Using the line that has "means you delay paying taxes on your" as the starting point, print each line to the end of the material below word for word. Add no other lines.

RECORDS PROVIDED »
# # # # #
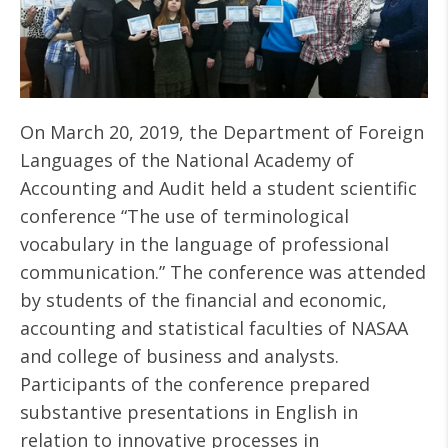
On March 20, 2019, the Department of Foreign
Languages of the National Academy of
Accounting and Audit held a student scientific
conference “The use of terminological
vocabulary in the language of professional
communication.” The conference was attended
by students of the financial and economic,
accounting and statistical faculties of NASAA
and college of business and analysts.
Participants of the conference prepared
substantive presentations in English in
relation to innovative processes in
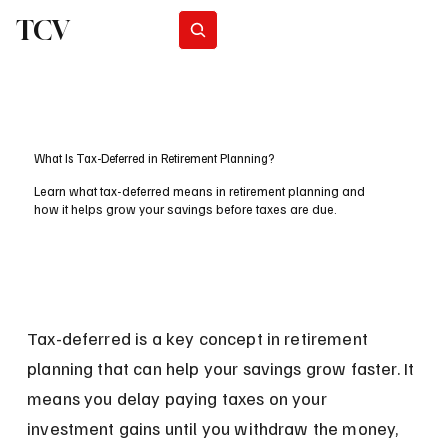
TCV
Subscribe
What Is Tax-Deferred in Retirement Planning?
Learn what tax-deferred means in retirement planning and
how it helps grow your savings before taxes are due.
Tax-deferred is a key concept in retirement 
planning that can help your savings grow faster. It 
means you delay paying taxes on your 
investment gains until you withdraw the money,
# # # # #
SOLUTION TO THIS PROBLEM »
means you delay paying taxes on your 
investment gains until you withdraw the money,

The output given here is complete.